To do her justice, Folly was young, and also she had asked her question in good faith. As to innocence—well, what has never consciously existed, causes no lack. Folly's little world was exceedingly broad in one way and as narrow in another, but, like few human worlds, it contained a miracle. The miracle was that it absolutely satisfied her. She dated happiness, content, and birth itself from the day she went wrong.
She had the appearance of being frank, open, and lovable, just as she had that appearance of culture which every woman of her type gets from the cultivated class of men they prey upon. Pet her, and she murmured softly in the king's best English: scratch her, and, like the rock that Moses struck, she burst forth in a surprising torrent. Without making others merry, she was eternally merry. Without ever feeling the agony of thirst, she instilled thirst. A thousand broken-hearted women might have looked on her as an avenging sword, if the sword hadn't been two-edged. She had a motto, a creed, a philosophy, packed into four words: "Be loved; never love."
If both parts of this creed had not been equally imperative, Lewis might have escaped. His aloofness was what doomed him. Like all big-game hunters, Folly loved the rare trophy, the thing that's hard to get. By keeping his distance, Lewis pressed the spring that threw her into action. Almost instinctively she concentrated on him all her forces of attraction, and Folly's forces of attraction, once you pressed the spring, were simply dynamic. Beneath that soft, breathing skin of hers was such store of vitality, intensity, and singleness of purpose as only the vividly monochromatic ever bring to bear on life.
Lewis, unconsciously in very deep waters indeed, reached London in a state of ineffable happiness. Not so Folly. Lewis had awakened in her desire. With her, desire was merely the prelude to a natural consummation. Folly was worried because one of the first and last things Lewis had said to her was, "Darling, when will you marry me?" To which she had replied, but without avail, "Let's think about that afterward."
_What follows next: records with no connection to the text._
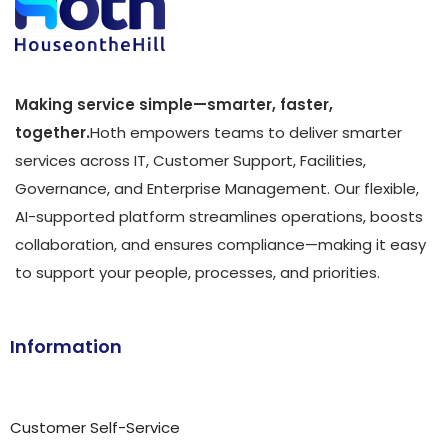
Making service simple—smarter, faster,
together.
Hoth empowers teams to deliver smarter
services across IT, Customer Support, Facilities,
Governance, and Enterprise Management. Our flexible,
AI-supported platform streamlines operations, boosts
collaboration, and ensures compliance—making it easy
to support your people, processes, and priorities.
Information
Customer Self-Service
When Lewis reached the flat on a Saturday night, he did not have to tell his father that something wonderful had happened. Leighton saw it in his face—a face suddenly become more boyish than it had ever been before. They rushed feverishly through dinner, for Lewis's mood was contagious. Then they went into the living-room, and straight for the two big leather chairs which, had they lacked that necessary measure of discretion which Nelton had assigned to them, might have told of many a battle of the mind with the things that are.
"Well, Boy," said Leighton, "what is it?"
"Dad," cried Lewis, with beaming face, "I've found the woman—the all-embracing woman."
Leighton's mind wandered back to the tales of Lewis's little pal
Natalie.
"Tell me about her—again," he said genially.
"Again!" cried Lewis. "But you've never heard of her—not from me, anyway."